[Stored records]
- - - -
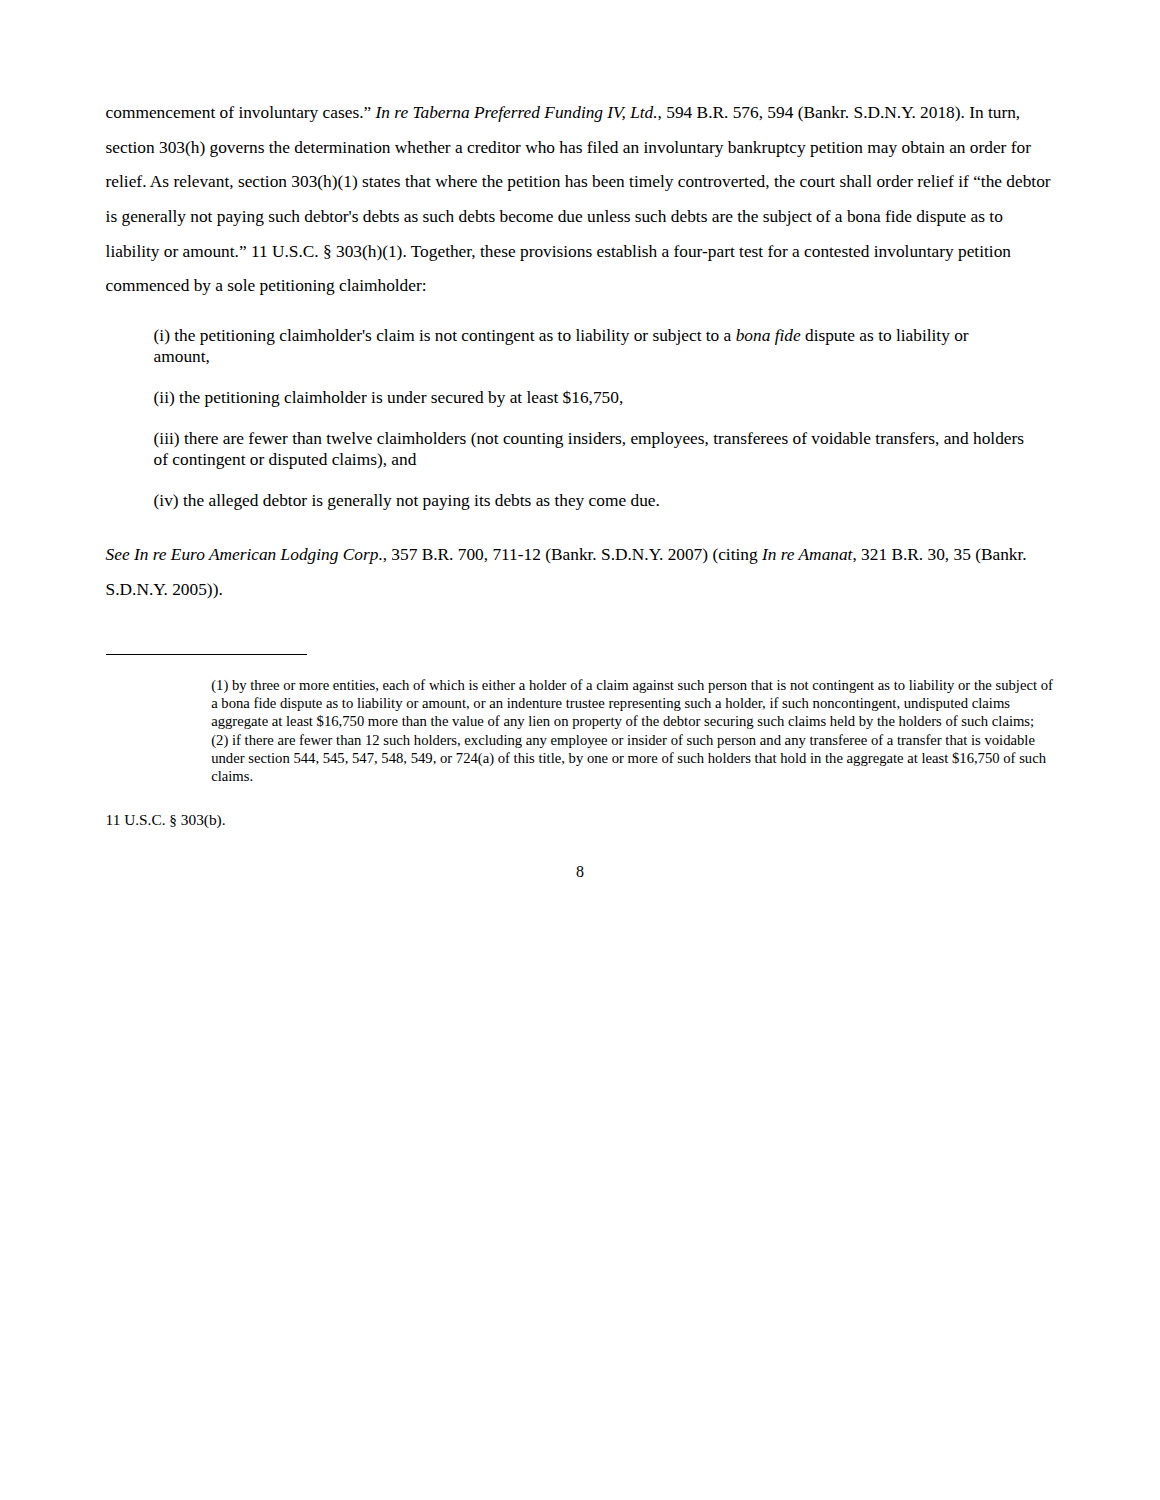commencement of involuntary cases.” In re Taberna Preferred Funding IV, Ltd., 594 B.R. 576, 594 (Bankr. S.D.N.Y. 2018). In turn, section 303(h) governs the determination whether a creditor who has filed an involuntary bankruptcy petition may obtain an order for relief. As relevant, section 303(h)(1) states that where the petition has been timely controverted, the court shall order relief if “the debtor is generally not paying such debtor's debts as such debts become due unless such debts are the subject of a bona fide dispute as to liability or amount.” 11 U.S.C. § 303(h)(1). Together, these provisions establish a four-part test for a contested involuntary petition commenced by a sole petitioning claimholder:
(i) the petitioning claimholder's claim is not contingent as to liability or subject to a bona fide dispute as to liability or amount,
(ii) the petitioning claimholder is under secured by at least $16,750,
(iii) there are fewer than twelve claimholders (not counting insiders, employees, transferees of voidable transfers, and holders of contingent or disputed claims), and
(iv) the alleged debtor is generally not paying its debts as they come due.
See In re Euro American Lodging Corp., 357 B.R. 700, 711-12 (Bankr. S.D.N.Y. 2007) (citing In re Amanat, 321 B.R. 30, 35 (Bankr. S.D.N.Y. 2005)).
(1) by three or more entities, each of which is either a holder of a claim against such person that is not contingent as to liability or the subject of a bona fide dispute as to liability or amount, or an indenture trustee representing such a holder, if such noncontingent, undisputed claims aggregate at least $16,750 more than the value of any lien on property of the debtor securing such claims held by the holders of such claims;
(2) if there are fewer than 12 such holders, excluding any employee or insider of such person and any transferee of a transfer that is voidable under section 544, 545, 547, 548, 549, or 724(a) of this title, by one or more of such holders that hold in the aggregate at least $16,750 of such claims.
11 U.S.C. § 303(b).
8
- - - -
§ **WHAT THIS TASK INVOLVES**
Every record is to be reproduced exactly, with no pictures included.

§ **REPLY TO THE EXERCISE**
commencement of involuntary cases.” In re Taberna Preferred Funding IV, Ltd., 594 B.R. 576, 594 (Bankr. S.D.N.Y. 2018). In turn, section 303(h) governs the determination whether a creditor who has filed an involuntary bankruptcy petition may obtain an order for relief. As relevant, section 303(h)(1) states that where the petition has been timely controverted, the court shall order relief if “the debtor is generally not paying such debtor's debts as such debts become due unless such debts are the subject of a bona fide dispute as to liability or amount.” 11 U.S.C. § 303(h)(1). Together, these provisions establish a four-part test for a contested involuntary petition commenced by a sole petitioning claimholder:
(i) the petitioning claimholder's claim is not contingent as to liability or subject to a bona fide dispute as to liability or amount,
(ii) the petitioning claimholder is under secured by at least $16,750,
(iii) there are fewer than twelve claimholders (not counting insiders, employees, transferees of voidable transfers, and holders of contingent or disputed claims), and
(iv) the alleged debtor is generally not paying its debts as they come due.
See In re Euro American Lodging Corp., 357 B.R. 700, 711-12 (Bankr. S.D.N.Y. 2007) (citing In re Amanat, 321 B.R. 30, 35 (Bankr. S.D.N.Y. 2005)).
(1) by three or more entities, each of which is either a holder of a claim against such person that is not contingent as to liability or the subject of a bona fide dispute as to liability or amount, or an indenture trustee representing such a holder, if such noncontingent, undisputed claims aggregate at least $16,750 more than the value of any lien on property of the debtor securing such claims held by the holders of such claims;
(2) if there are fewer than 12 such holders, excluding any employee or insider of such person and any transferee of a transfer that is voidable under section 544, 545, 547, 548, 549, or 724(a) of this title, by one or more of such holders that hold in the aggregate at least $16,750 of such claims.
11 U.S.C. § 303(b).
8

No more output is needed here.